** TASK INSTRUCTIONS **
Exactly the lines from the one containing "and without causing patients undue" through the end of the data below are to be reproduced, and nothing besides them.
GIVEN INFORMATION Block Start
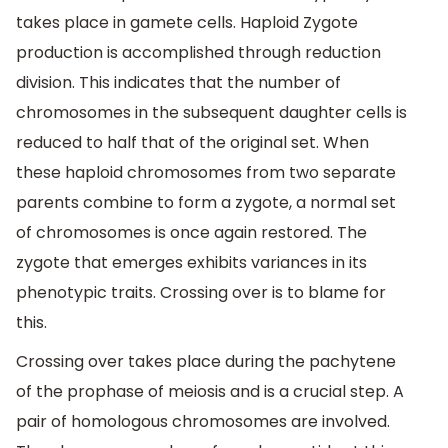
takes place in gamete cells. Haploid Zygote
production is accomplished through reduction
division. This indicates that the number of
chromosomes in the subsequent daughter cells is
reduced to half that of the original set. When
these haploid chromosomes from two separate
parents combine to form a zygote, a normal set
of chromosomes is once again restored. The
zygote that emerges exhibits variances in its
phenotypic traits. Crossing over is to blame for
this.
Crossing over takes place during the pachytene
of the prophase of meiosis and is a crucial step. A
pair of homologous chromosomes are involved.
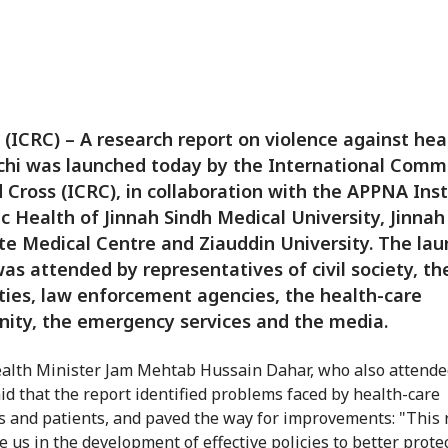
 (ICRC) – A research report on violence against hea
chi was launched today by the International Comm
 Cross (ICRC), in collaboration with the APPNA Inst
ic Health of Jinnah Sindh Medical University, Jinnah
e Medical Centre and Ziauddin University. The lau
as attended by representatives of civil society, th
ties, law enforcement agencies, the health-care
ity, the emergency services and the media.
alth Minister Jam Mehtab Hussain Dahar, who also attende
aid that the report identified problems faced by health-care
s and patients, and paved the way for improvements: "This 
e us in the development of effective policies to better prote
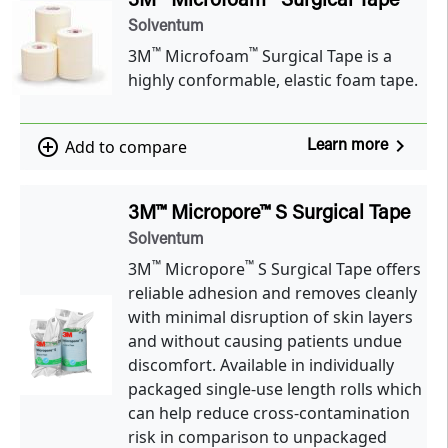
3M™ Microfoam™ Surgical Tape
Solventum
™
™
3M
Microfoam
Surgical Tape is a
highly conformable, elastic foam tape.
navigate_next
add_circle_outline
Add to compare
Learn more
3M™ Micropore™ S Surgical Tape
Solventum
™
™
3M
Micropore
S Surgical Tape offers
reliable adhesion and removes cleanly
with minimal disruption of skin layers
and without causing patients undue
discomfort. Available in individually
packaged single-use length rolls which
can help reduce cross-contamination
risk in comparison to unpackaged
GIVEN INFORMATION Block End
** EXPECTED ANSWER **
and without causing patients undue
discomfort. Available in individually
packaged single-use length rolls which
can help reduce cross-contamination
risk in comparison to unpackaged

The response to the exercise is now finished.